Probably Alvin York in WWI:

--As his men remained under cover, guarding the prisoners, York worked his way into position to silence the German machine guns. York recalled:
And those machine guns were spitting fire and cutting down the undergrowth all around me something awful. And the Germans were yelling orders. You never heard such a racket in all of your life. I didn't have time to dodge behind a tree or dive into the brush... As soon as the machine guns opened fire on me, I began to exchange shots with them. There were over thirty of them in continuous action, and all I could do was touch the Germans off just as fast as I could. I was sharp shooting... All the time I kept yelling at them to come down. I didn't want to kill any more than I had to. But it was they or I. And I was giving them the best I had.​During the assault, six German soldiers in a trench near York charged him with fixed bayonets. York had fired all the rounds in his M1917 Enfield rifle, but drew his .45 Colt automatic pistol and shot all six soldiers before they could reach him.-- (from Wikipeida)

Joraca


----------



## 706Z (Mar 30, 2011)

It still needs Gen 3 finger grips to be considered.IMHO


----------



## JD7.62 (Feb 13, 2008)

Gravity3694 said:


> Bah, wishful thinking, Glock is one of the most non diverse companies in the firearm market. They've been making the same base product since inception and haven't really deviated that much from the original design at all. They won't even make a single stack version of their sub-compacts. Thank you S&W for stepping up and filling the void.
:::
## Exercise brief
Reproduce the forum thread passage, everything from "## JD7.62 (Feb" down to "filling the void.", with "Ruger" in place of "Glock".

## Data section
:::
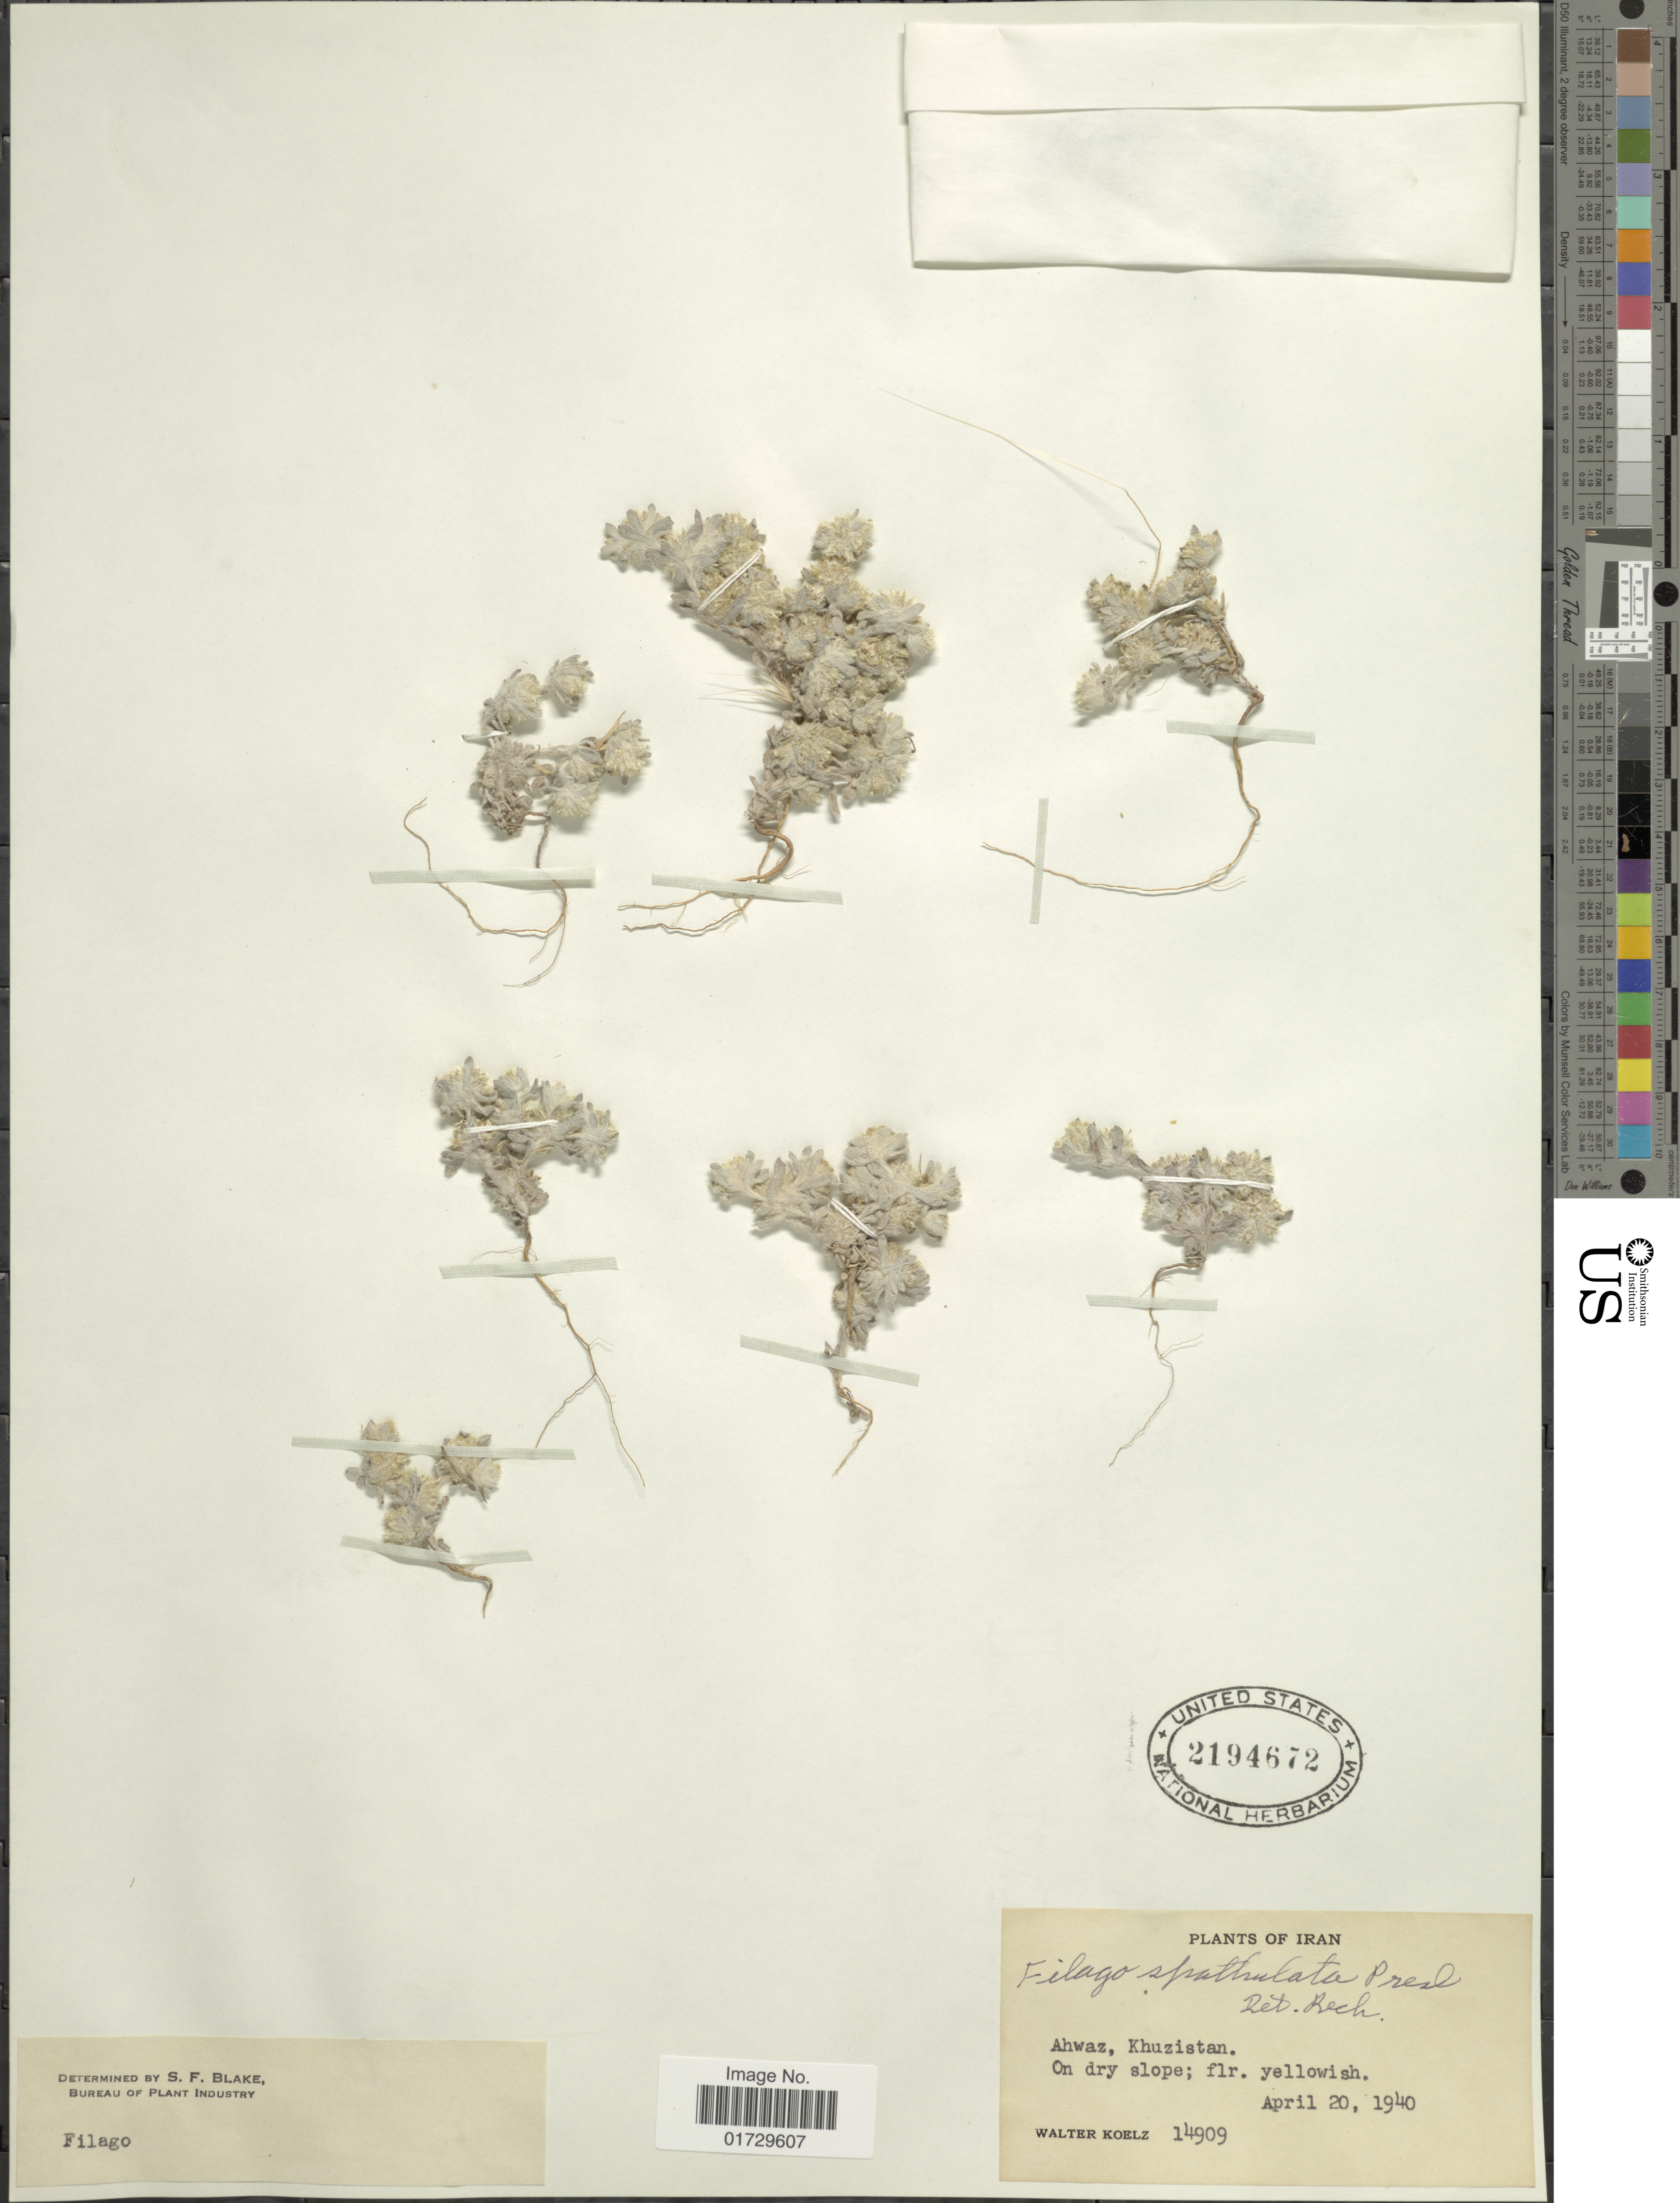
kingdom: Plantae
:::
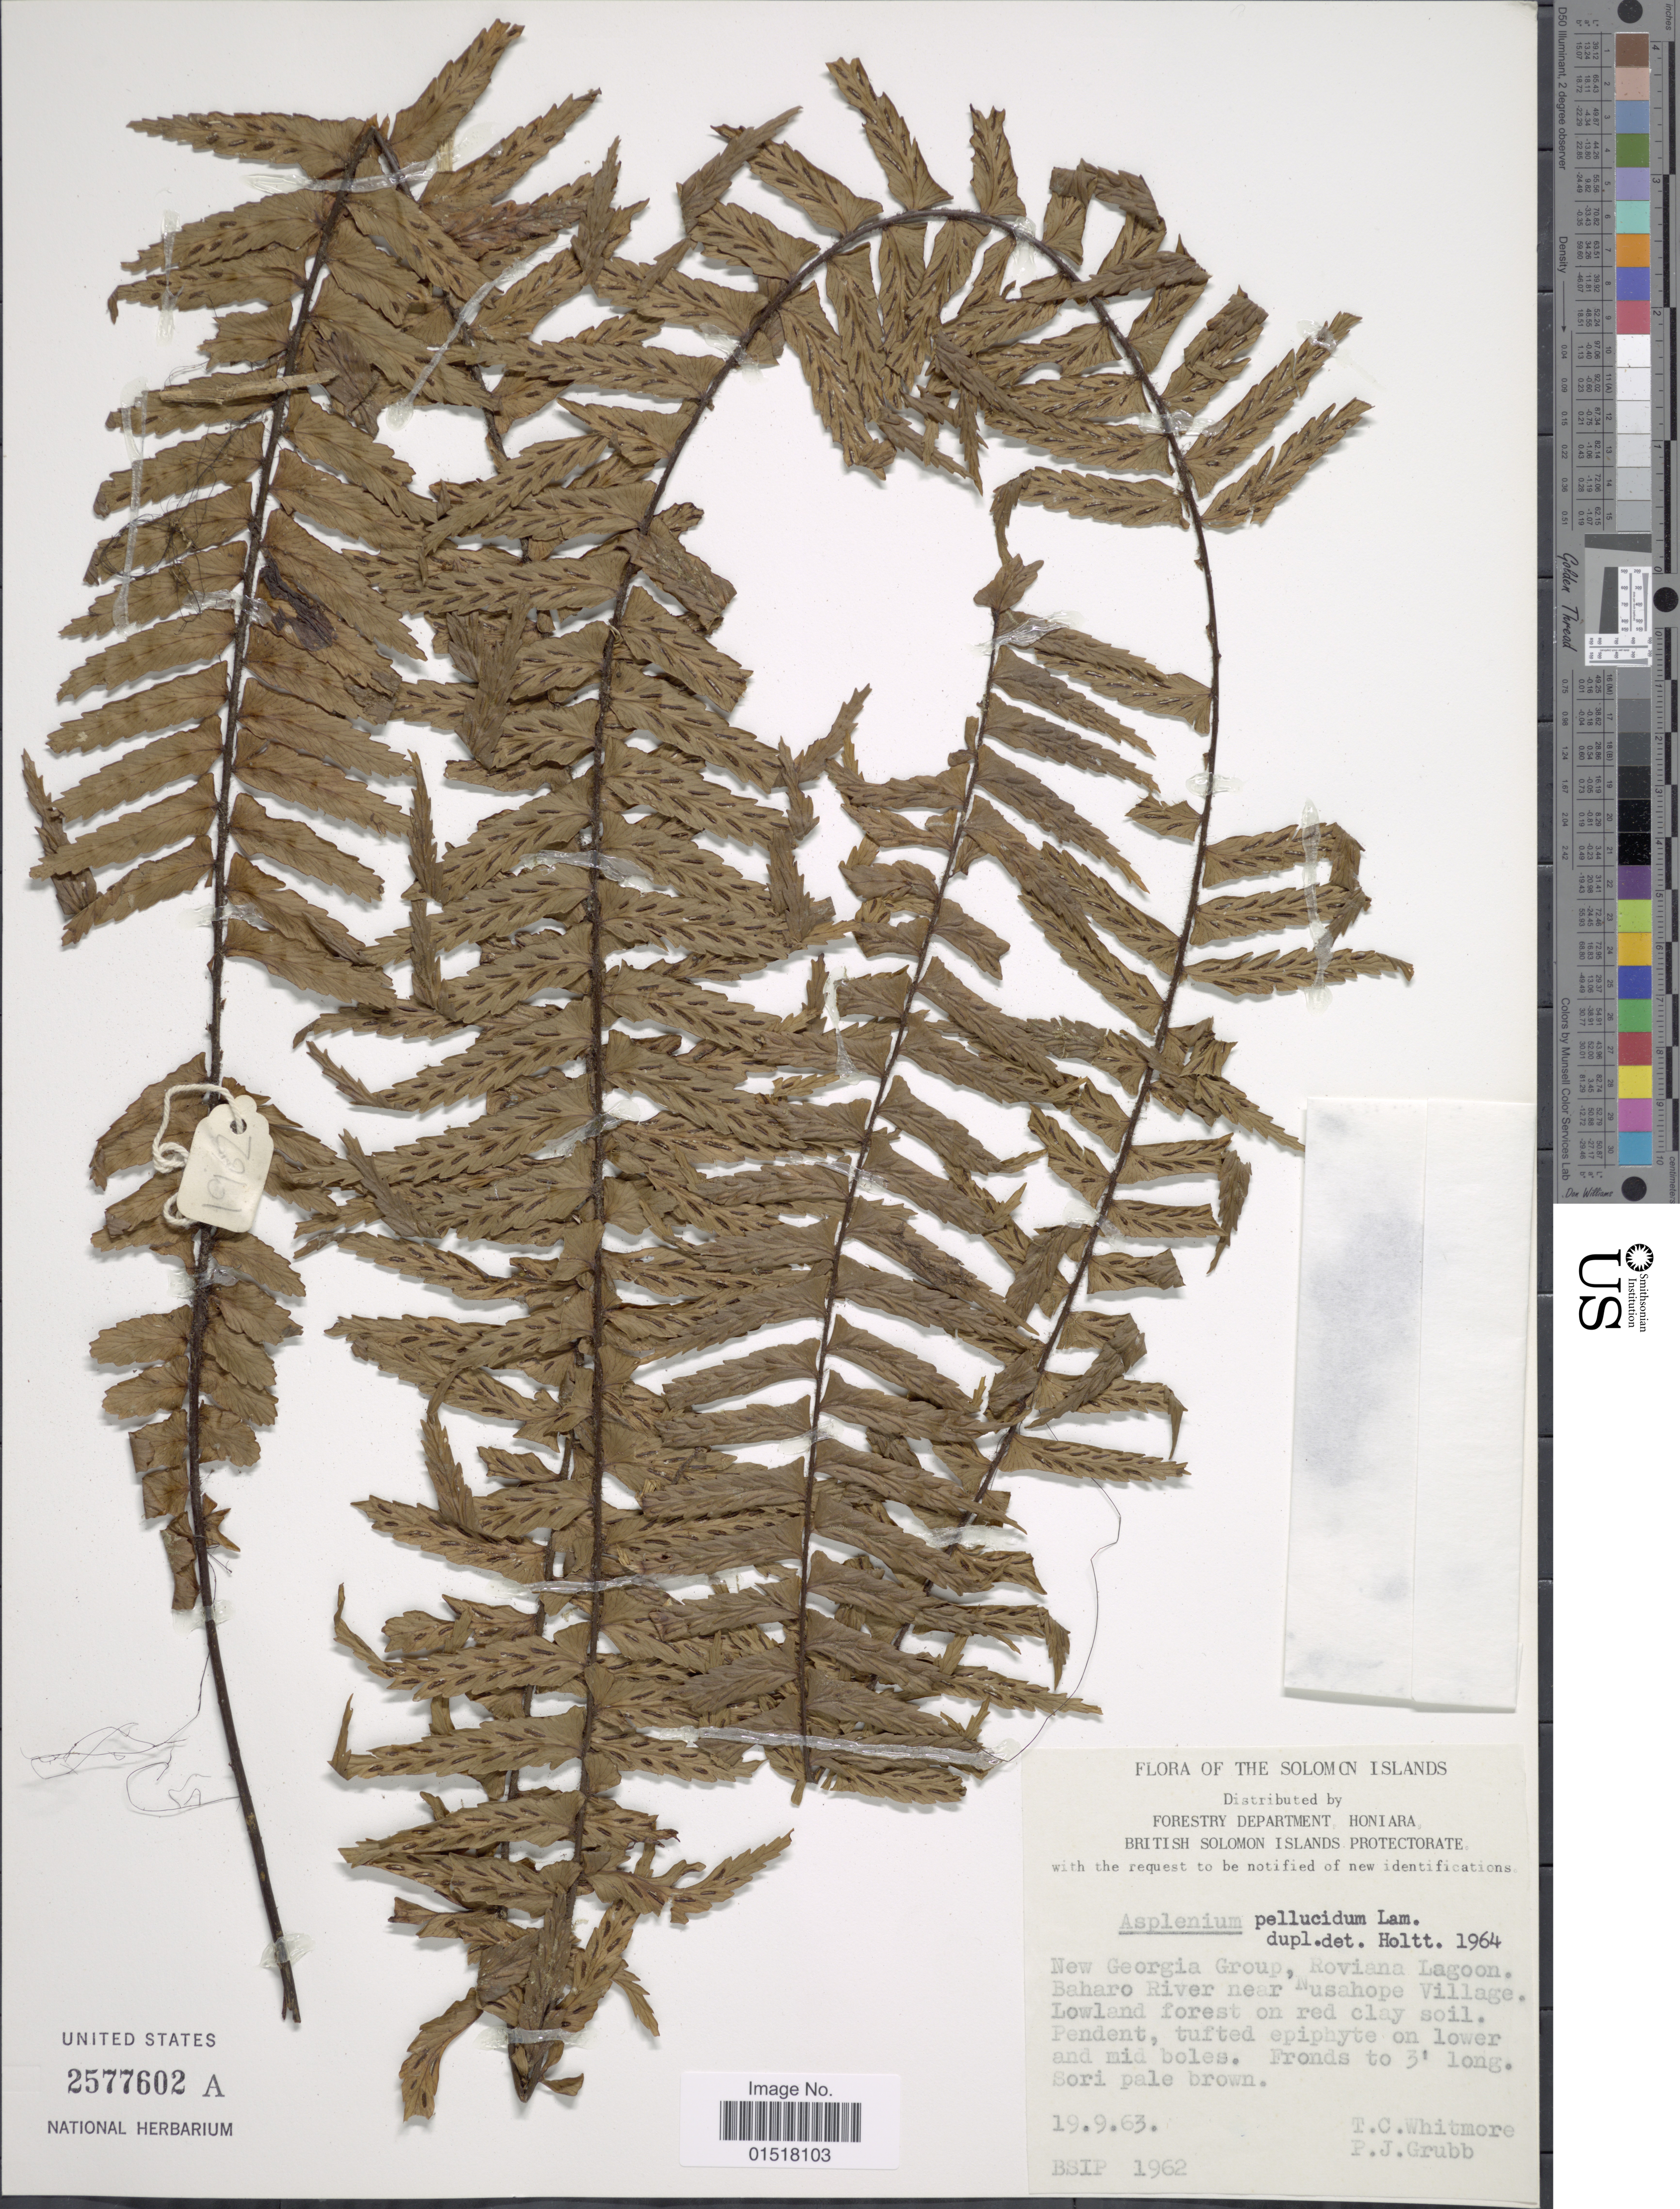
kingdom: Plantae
:::
## Response for this exercise
## JD7.62 (Feb 13, 2008)

Gravity3694 said:


> Bah, wishful thinking, Ruger is one of the most non diverse companies in the firearm market. They've been making the same base product since inception and haven't really deviated that much from the original design at all. They won't even make a single stack version of their sub-compacts. Thank you S&W for stepping up and filling the void.